Saved entries>
####################

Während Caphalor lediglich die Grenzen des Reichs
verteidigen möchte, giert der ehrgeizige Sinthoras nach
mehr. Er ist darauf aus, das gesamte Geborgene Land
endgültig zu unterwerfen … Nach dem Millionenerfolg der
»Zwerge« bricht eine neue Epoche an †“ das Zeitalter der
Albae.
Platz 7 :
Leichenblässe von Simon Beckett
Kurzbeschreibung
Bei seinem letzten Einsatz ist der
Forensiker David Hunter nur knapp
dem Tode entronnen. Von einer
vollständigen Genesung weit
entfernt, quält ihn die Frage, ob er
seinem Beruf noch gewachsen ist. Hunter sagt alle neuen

####################

Return exactly the lines from the one containing "Bei seinem letzten Einsatz ist der" through the last line of the records above, both included, and nothing else.

Bei seinem letzten Einsatz ist der
Forensiker David Hunter nur knapp
dem Tode entronnen. Von einer
vollständigen Genesung weit
entfernt, quält ihn die Frage, ob er
seinem Beruf noch gewachsen ist. Hunter sagt alle neuen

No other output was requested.